* **PROVIDED RECORDS**

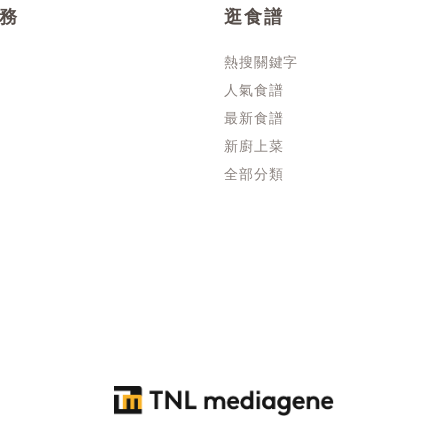
務
逛食譜
熱搜關鍵字
人氣食譜
最新食譜
新廚上菜
全部分類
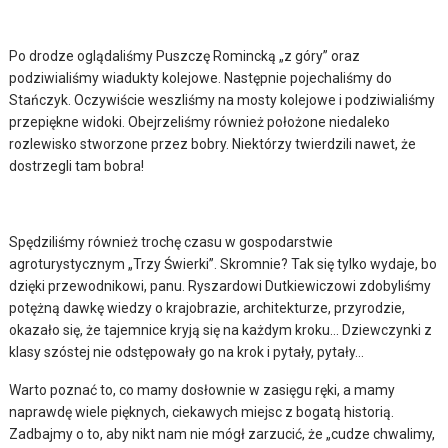
Po drodze oglądaliśmy Puszczę Romincką „z góry” oraz
podziwialiśmy wiadukty kolejowe. Następnie pojechaliśmy do
Stańczyk. Oczywiście weszliśmy na mosty kolejowe i podziwialiśmy
przepiękne widoki. Obejrzeliśmy również położone niedaleko
rozlewisko stworzone przez bobry. Niektórzy twierdzili nawet, że
dostrzegli tam bobra!
Spędziliśmy również trochę czasu w gospodarstwie
agroturystycznym „Trzy Świerki”. Skromnie? Tak się tylko wydaje, bo
dzięki przewodnikowi, panu. Ryszardowi Dutkiewiczowi zdobyliśmy
potężną dawkę wiedzy o krajobrazie, architekturze, przyrodzie,
okazało się, że tajemnice kryją się na każdym kroku… Dziewczynki z
klasy szóstej nie odstępowały go na krok i pytały, pytały…
Warto poznać to, co mamy dosłownie w zasięgu ręki, a mamy
naprawdę wiele pięknych, ciekawych miejsc z bogatą historią.
Zadbajmy o to, aby nikt nam nie mógł zarzucić, że „cudze chwalimy,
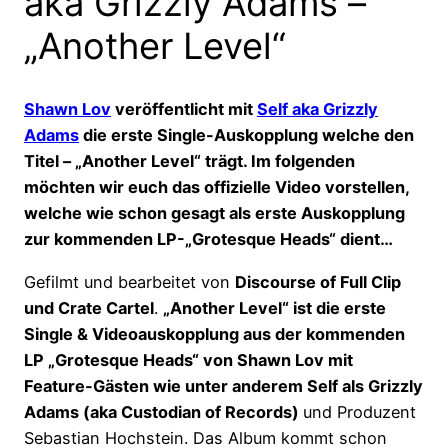
aka Grizzly Adams –
„Another Level“
Shawn Lov
veröffentlicht mit
Self aka Grizzly
Adams
die erste Single-Auskopplung welche den
Titel – „Another Level“ trägt. Im folgenden
möchten wir euch das offizielle Video vorstellen,
welche wie schon gesagt als erste Auskopplung
zur kommenden LP-„Grotesque Heads“ dient…
Gefilmt und bearbeitet von
Discourse of Full Clip
und Crate Cartel
.
„Another Level“ ist die erste
Single & Videoauskopplung aus der kommenden
LP „Grotesque Heads“ von Shawn Lov mit
Feature-Gästen wie unter anderem Self als Grizzly
Adams (aka Custodian of Records)
und Produzent
Sebastian Hochstein. Das Album kommt schon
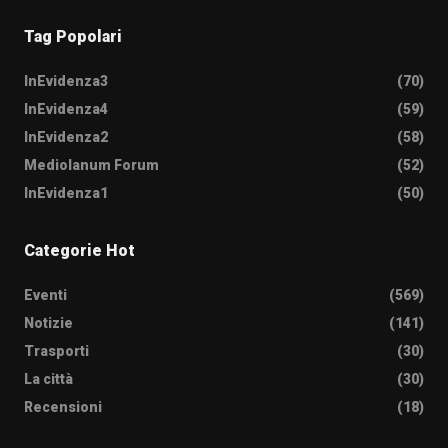
Tag Popolari
InEvidenza3
(70)
InEvidenza4
(59)
InEvidenza2
(58)
Mediolanum Forum
(52)
InEvidenza1
(50)
Categorie Hot
Eventi
(569)
Notizie
(141)
Trasporti
(30)
La città
(30)
Recensioni
(18)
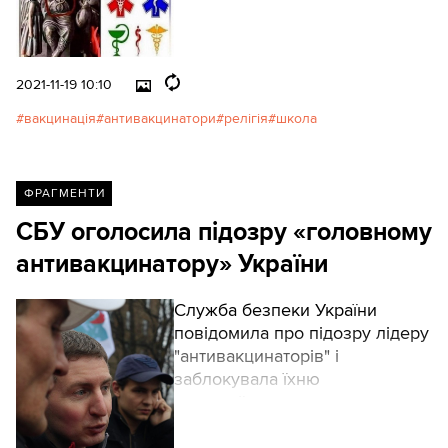
2021-11-19 10:10
вакцинація
антивакцинатори
релігія
школа
ФРАГМЕНТИ
СБУ оголосила підозру «головному
антивакцинатору» України
Служба безпеки України
повідомила про підозру лідеру
"антивакцинаторів" і
заблокувала їхню
всеукраїнську мережу.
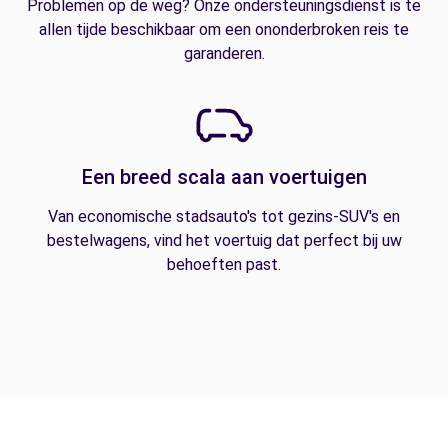
Problemen op de weg? Onze ondersteuningsdienst is te
allen tijde beschikbaar om een ononderbroken reis te
garanderen.
Een breed scala aan voertuigen
Van economische stadsauto's tot gezins-SUV's en
bestelwagens, vind het voertuig dat perfect bij uw
behoeften past.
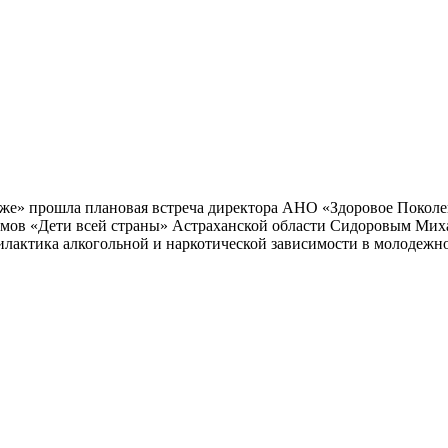
ледже» прошла плановая встреча директора АНО «Здоровое Поко
омов «Дети всей страны» Астраханской области Сидоровым Миха
илактика алкогольной и наркотической зависимости в молодежн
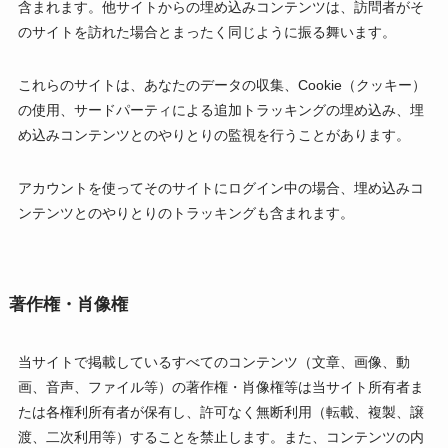
含まれます。他サイトからの埋め込みコンテンツは、訪問者がそ
のサイトを訪れた場合とまったく同じように振る舞います。
これらのサイトは、あなたのデータの収集、Cookie（クッキー）
の使用、サードパーティによる追加トラッキングの埋め込み、埋
め込みコンテンツとのやりとりの監視を行うことがあります。
アカウントを使ってそのサイトにログイン中の場合、埋め込みコ
ンテンツとのやりとりのトラッキングも含まれます。
著作権・肖像権
当サイトで掲載しているすべてのコンテンツ（文章、画像、動
画、音声、ファイル等）の著作権・肖像権等は当サイト所有者ま
たは各権利所有者が保有し、許可なく無断利用（転載、複製、譲
渡、二次利用等）することを禁止します。また、コンテンツの内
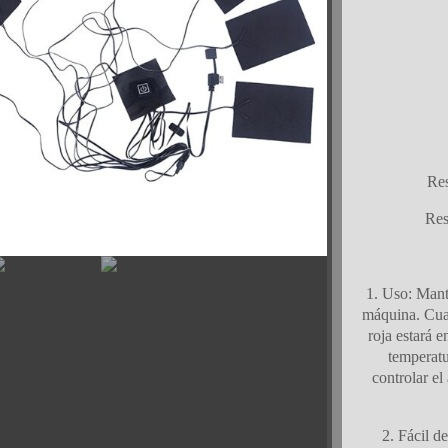
Res
Res
1. Uso: Mant
máquina. Cuan
roja estará 
temperatu
controlar e
2. Fácil d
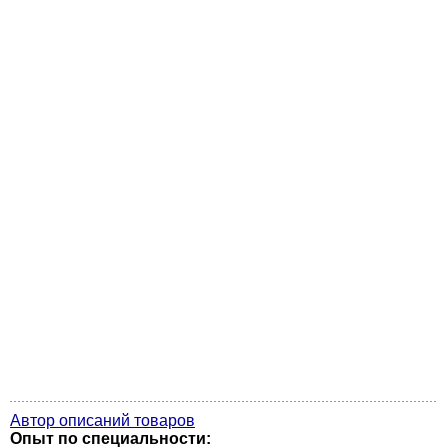
Автор описаний товаров
Опыт по специальности:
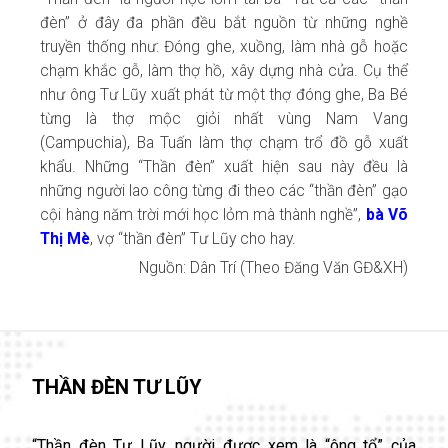
đèn” ở đây đa phần đều bắt nguồn từ những nghề
truyền thống như: Đóng ghe, xuồng, làm nhà gỗ hoặc
chạm khắc gỗ, làm thợ hồ, xây dựng nhà cửa. Cụ thể
như ông Tư Lũy xuất phát từ một thợ đóng ghe, Ba Bé
từng là thợ mộc giỏi nhất vùng Nam Vang
(Campuchia), Ba Tuấn làm thợ chạm trổ đồ gỗ xuất
khẩu. Những “Thần đèn” xuất hiện sau này đều là
những người lao công từng đi theo các “thần đèn” gạo
cội hàng năm trời mới học lỏm mà thành nghề”,
bà Võ
Thị Mè
, vợ “thần đèn” Tư Lũy cho hay.
Nguồn: Dân Trí (Theo Đăng Văn GĐ&XH)
THẦN ĐÈN TƯ LŨY
“Thần đèn Tư Lũy, người được xem là “ông tổ” của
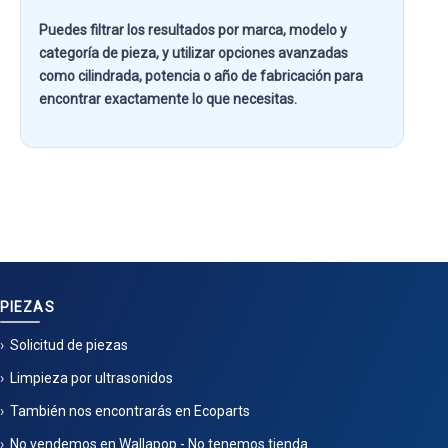
Puedes filtrar los resultados por
marca, modelo y
categoría de pieza
, y utilizar opciones avanzadas
como
cilindrada, potencia o año de fabricación
para
encontrar exactamente lo que necesitas.
PIEZAS
Solicitud de piezas
Limpieza por ultrasonidos
También nos encontrarás en Ecoparts
No vendemos en Wallapop - No tenemos tienda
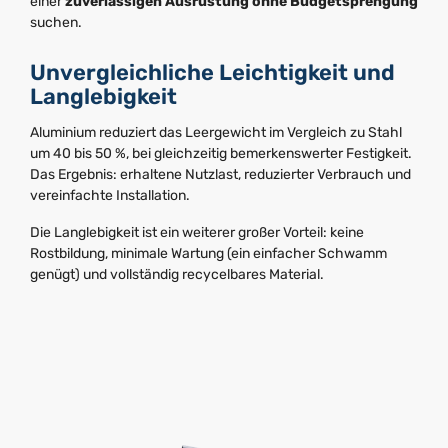
einer
zuverlässigen Ausrüstung ohne Budgetsprengung
suchen.
Unvergleichliche Leichtigkeit und
Langlebigkeit
Aluminium reduziert das Leergewicht im Vergleich zu Stahl
um 40 bis 50 %, bei gleichzeitig bemerkenswerter Festigkeit.
Das Ergebnis: erhaltene Nutzlast, reduzierter Verbrauch und
vereinfachte Installation.
Die Langlebigkeit ist ein weiterer großer Vorteil: keine
Rostbildung, minimale Wartung (ein einfacher Schwamm
genügt) und vollständig recycelbares Material.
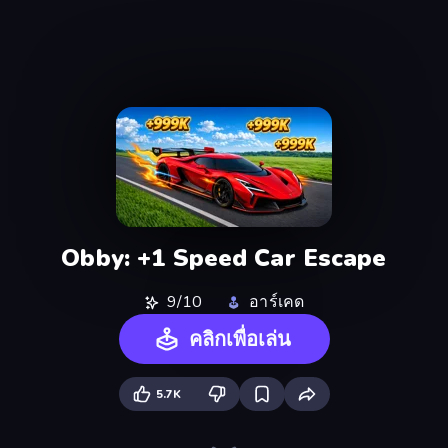
Obby: +1 Speed Car Escape
9/10
อาร์เคด
คลิกเพื่อเล่น
5.7K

* **EXERCISE**
Every line from the one containing "También nos encontrarás en Ecoparts" to the final line of the records should be duplicated exactly; no picture is to be copied.

* **YOUR SOLUTION**
También nos encontrarás en Ecoparts
No vendemos en Wallapop - No tenemos tienda
einer
zuverlässigen Ausrüstung ohne Budgetsprengung
suchen.
Unvergleichliche Leichtigkeit und
Langlebigkeit
Aluminium reduziert das Leergewicht im Vergleich zu Stahl
um 40 bis 50 %, bei gleichzeitig bemerkenswerter Festigkeit.
Das Ergebnis: erhaltene Nutzlast, reduzierter Verbrauch und
vereinfachte Installation.
Die Langlebigkeit ist ein weiterer großer Vorteil: keine
Rostbildung, minimale Wartung (ein einfacher Schwamm
genügt) und vollständig recycelbares Material.
Obby: +1 Speed Car Escape
9/10
อาร์เคด
คลิกเพื่อเล่น
5.7K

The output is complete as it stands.